Monday, January 13, 2014, 07:53
Tough laws needed to protect investors
By Hong Liang

Tasked with implementing the latest directives of the State Council, the head of China’s securities watchdog, Xiao Gang, had a busy year ahead of him. At a recent conference on the protection of personal investors’ interests, Xiao spoke in detail about his daunting mission.

In his speech, Xiao touched on a wide range of topics and listed numerous challenges his agency faces. Indeed, abuse of small shareholders’ rights and contempt for personal investors’ interests are widely seen to have become part of the stock market’s ingrained culture.

The Everbright Securities debacle last year prompted many pessimists to conclude that the stock market and its institutions had been corrupted beyond redemption. There were calls for the government to introduce laws that were tough enough to weed out the transgressors and deter potential offenders.

Legal deterrence apparently isn’t an option available to the China Securities Regulatory Commission. Xiao talked extensively about the principle and technicalities of protecting investors, drawing on the experiences of other markets.
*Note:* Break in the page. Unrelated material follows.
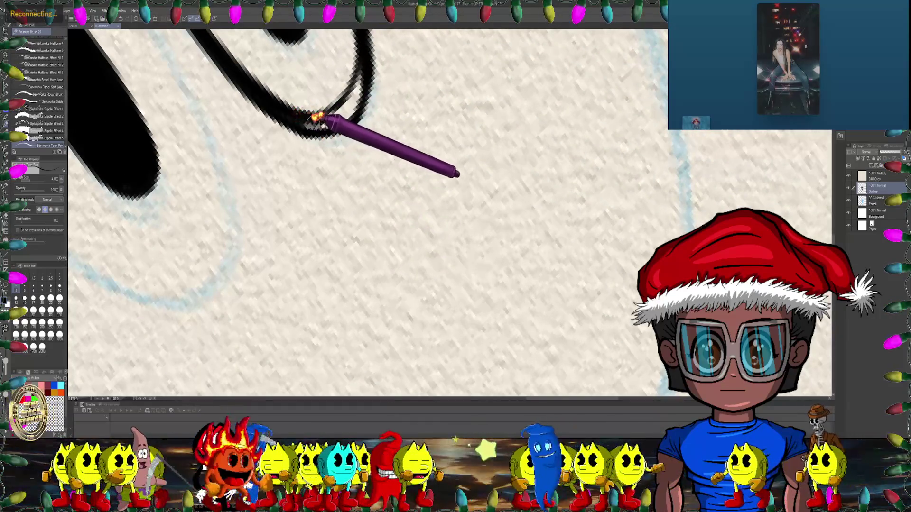
{"action": "mouse_move", "coordinate": [324, 122]}
{"action": "left_mouse_down"}
{"action": "mouse_move", "coordinate": [347, 139]}
{"action": "mouse_move", "coordinate": [346, 92]}
{"action": "left_mouse_up"}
The emphasis is, of course, on fairness and transparency, which, as most investors know, are lacking on the Chinese bourses.

As a result, price manipulation and profiting on insider information is widely perceived to be rampant because the disclosure of information does not necessarily comply with the requirements under the securities ordinance. Cases of deliberate disinformation released by the management of listed companies to deceive investors aren’t uncommon.
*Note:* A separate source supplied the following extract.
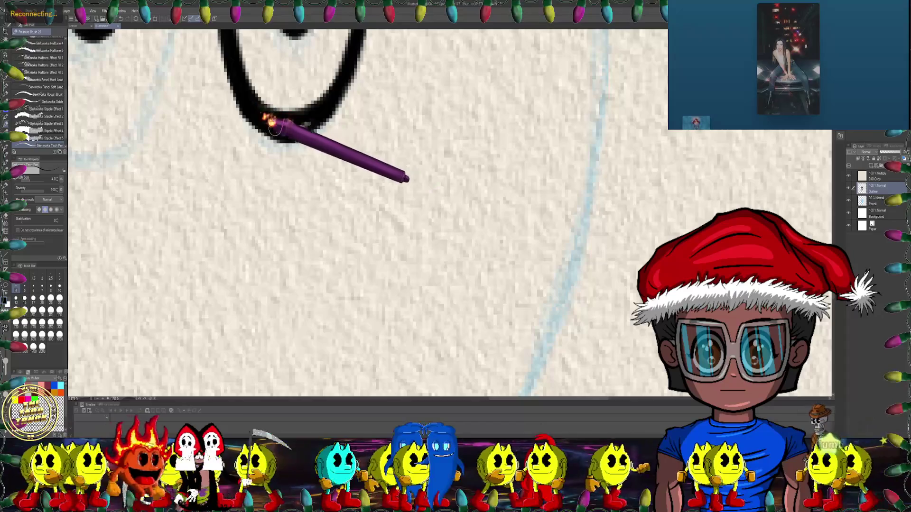
{"action": "left_click_drag", "start_coordinate": [274, 129], "coordinate": [400, 177]}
Many stock market commentators have long argued that the penalties for such misdeeds are too light to be much of a deterrent. For example, the record 523 million yuan ($86 million) fine imposed on Everbright for insider trading, large as it may have seemed to the average personal investor, was nothing more than a blow that bruised the stockbrokerage’s image more than its coffers.

To be sure, several senior executives of the firm were forced to resign because of their alleged involvement in the scandal. But none of them has been prosecuted for their alleged wrongdoings.

The Everbright case once again demonstrated that the cost of being caught is perceived to be low enough to justify the risks in profiteering from irregular activities. Since the outbreak of the credit crisis in the United States in 2008 plunged the world into a prolonged recession, authorities in various financial centers, including the Hong Kong Special Administrative Region and Singapore, have moved to toughen their securities laws, providing greater protection for investors’ interests.

In Hong Kong, for instance, the law was revised to make failing to meet the minimum standard of due diligence or disclosure a criminal offence. Investors who lose money in the stock market are not supposed to lay the blame on the regulators. As a former top Hong Kong financial official once famously said: It’s not the government job to stop people from losing money. But it’s the regulator’s job to ensure a level playing field and a transparent environment for all market players.

The Chinese stock market is far from being a level field, as any investor can tell you. It is skewed in favor of insiders with privileged information denied the investing public. What’s more, the concept of fiduciary duty has remained alien to the privileged institutions, which enjoy all the advantages of the imperfect market without any sense of responsibility for the general good.

All the power of moral persuasion that Xiao and others can muster will not be able to change the market culture that rewards those who can get away with whatever tricks they can imagine, while punishing those who have been misled into buying worthless papers. To turn that around will require drastic actions augmented by tough laws.

The securities watchdog clearly needs some legal firepower to provide adequate protection for investors.